Inédit ! Il n’y a plus d’école !

L’annonce est tombée hier soir… De la crèche à l’université, les rideaux seront fermés dès ce lundi et les échos joyeux de la cour de récréation que j’entends encore aujourd’hui vont disparaître.

Bien sûr, nous comprenons, plus ou moins, les raisons invoquées et nous entrons donc dans une période inédite… Que se passe-t-il dans un pays, dans des pays, au travers du monde quand les écoles ne réunissent plus en leur sein toute la jeunesse, et tous les enseignants ?

Si les moyens aujourd’hui, à notre disposition, d’espaces numériques de travail existent, si les enseignants ont déjà bien l’habitude de préparer leurs cours et exercices sur ordinateurs et qui sont donc facilement transmissibles, il y a un irremplaçable qui va être mis en lumière.

L’école structure et régule une société et si de nombreux reproches sont faits aujourd’hui, les élèves vont regretter de ne plus voir leurs copains, leurs enseignants. Car toutes ces relations font partie de la vie et ont pour chacun une grande importance.  Absence mal vécue par certains, déjà, lors des périodes de vacances.

Ce qui change ici, c’est que dans un climat très anxiogène, le cadre que propose l’école pour rassurer disparaît. Le repère commun qui structure la société s’efface.
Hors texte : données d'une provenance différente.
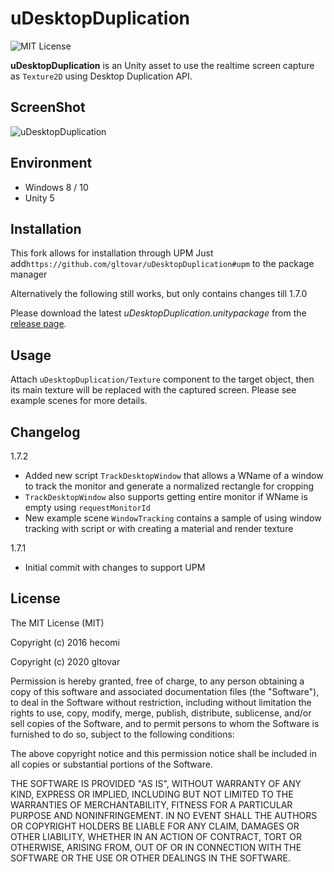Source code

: uDesktopDuplication
===================

![MIT License](http://img.shields.io/badge/license-MIT-blue.svg?style=flat)

**uDesktopDuplication** is an Unity asset to use the realtime screen capture as `Texture2D` using Desktop Duplication API.


ScreenShot
----------
![uDesktopDuplication](https://raw.githubusercontent.com/wiki/hecomi/uDesktopDuplication/animation.gif)


Environment
-----------
- Windows 8 / 10
- Unity 5


Installation
------------

This fork allows for installation through UPM
Just add`https://github.com/gltovar/uDesktopDuplication#upm` to the package manager

Alternatively the following still works, but only contains changes till 1.7.0

Please download the latest *uDesktopDuplication.unitypackage* from the [release page](https://github.com/hecomi/uDesktopDuplication/releases).


Usage
-----
Attach `uDesktopDuplication/Texture` component to the target object, then its main texture will be replaced with the captured screen. Please see example scenes for more details.

Changelog
-----
1.7.2
- Added new script `TrackDesktopWindow` that allows a WName of a window to track the monitor and generate a normalized rectangle for cropping
- `TrackDesktopWindow` also supports getting entire monitor if WName is empty using `requestMonitorId`
- New example scene `WindowTracking` contains a sample of using window tracking with script or with creating a material and render texture

1.7.1
- Initial commit with changes to support UPM


License
-------
The MIT License (MIT)

Copyright (c) 2016 hecomi

Copyright (c) 2020 gltovar

Permission is hereby granted, free of charge, to any person obtaining a copy of
this software and associated documentation files (the "Software"), to deal in
the Software without restriction, including without limitation the rights to
use, copy, modify, merge, publish, distribute, sublicense, and/or sell copies of
the Software, and to permit persons to whom the Software is furnished to do so,
subject to the following conditions:

The above copyright notice and this permission notice shall be included in all
copies or substantial portions of the Software.

THE SOFTWARE IS PROVIDED "AS IS", WITHOUT WARRANTY OF ANY KIND, EXPRESS OR
IMPLIED, INCLUDING BUT NOT LIMITED TO THE WARRANTIES OF MERCHANTABILITY, FITNESS
FOR A PARTICULAR PURPOSE AND NONINFRINGEMENT. IN NO EVENT SHALL THE AUTHORS OR
COPYRIGHT HOLDERS BE LIABLE FOR ANY CLAIM, DAMAGES OR OTHER LIABILITY, WHETHER
IN AN ACTION OF CONTRACT, TORT OR OTHERWISE, ARISING FROM, OUT OF OR IN
CONNECTION WITH THE SOFTWARE OR THE USE OR OTHER DEALINGS IN THE SOFTWARE.
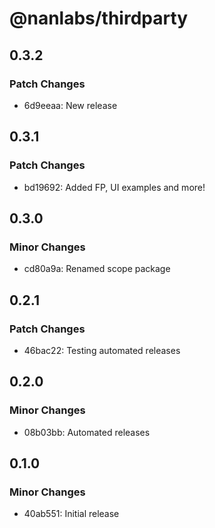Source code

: # @nanlabs/thirdparty

## 0.3.2

### Patch Changes

- 6d9eeaa: New release

## 0.3.1

### Patch Changes

- bd19692: Added FP, UI examples and more!

## 0.3.0

### Minor Changes

- cd80a9a: Renamed scope package

## 0.2.1

### Patch Changes

- 46bac22: Testing automated releases

## 0.2.0

### Minor Changes

- 08b03bb: Automated releases

## 0.1.0

### Minor Changes

- 40ab551: Initial release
Certains ne mourront pas du covid 19 mais peut-être d’un isolement forcé, d’une aggravation d’états dépressifs.

La continuité pédagogique voulue et recherchée s’appuie sur l’autonomie des enfants et selon l’âge, la capacité à s’autoorganiser, elle sera très différente. Elle s’appuie aussi sur des équipements informatiques disponibles dans les foyers et dont la maintenance peut être vérifiée par un membre de la famille. Enfin, bien sûr les facilités données aux parents pour garder leurs enfants (et c’est normal) ne prend pas en compte les disparités de logements, de cadres de vie, de compétences parentales pour accompagner les écoliers, collégiens et lycéens dans leur suivi scolaire. De fait, cette continuité risque bien d’être plutôt une discontinuité très discriminante pour toute une partie de la population.

Cela va produire deux choses :

  • Creuser les inégalités entre les enfants. Fragiliser encore plus … les élèves en difficulté, en situation de handicap, de grande précarité… Quid des accompagnements spécifiques proposés par leurs enseignants ?
  • Permettre de réaliser que l’école est un bien commun précieux auquel nous tenons et dont nous devons prendre soin ensemble. Si nous devons sans cesse chercher à l’améliorer, il n’en est pas moins vrai que nous ne pouvons la décrier sans cesse, au risque de scier la branche sur laquelle nous sommes assis.

Les enseignants vont continuer d’être présents, mais autrement. Il nous faut être particulièrement attentif aux situations familiales à risque, parents isolés avec plusieurs enfants qui devront en plus des soins habituels, assuraient le suivi scolaire et comprendre ce qui est demandé dans les différents supports de substitution proposés ; aux situations de nos élèves les plus fragiles qui vont perdre, encore plus, leurs repères.

Oui, il se passe quelque chose d’unique qui interroge chacun sur notre condition humaine, notre commune destinée, l’avenir que nous voulons construire. Ce temps qui va s’organiser différemment peut permettre une réflexion en vérité sur ce qui est essentiel, vital et nous obliger à sortir de nos schémas d’actions habituelles, basés sur un individualisme qui, ici, ne résistera pas. Ce temps peut aussi permettre aux équipes de mutualiser des outils, des expériences, d’avancer sur des projets pédagogiques. (Une fois passés ces premiers jours nécessaires à l’organisation de cette “continuité pédagogique)

Que naissent, et elles sont déjà en train d’éclore, de nouvelles initiatives d’accompagnement, de solidarités locales et d’autres modalités de travail qui n’oublient pas les plus fragiles ! Que cette période ne produise pas une régression dans tout ce qui est développé au service d’une éducation inclusive mais au contraire en montre encore plus la nécessité pour tous et ouvre de nouvelles modalités de collaboration, de liens avec les familles.

Véronique Poutoux, rédactrice en chef, le 13 mars 2020.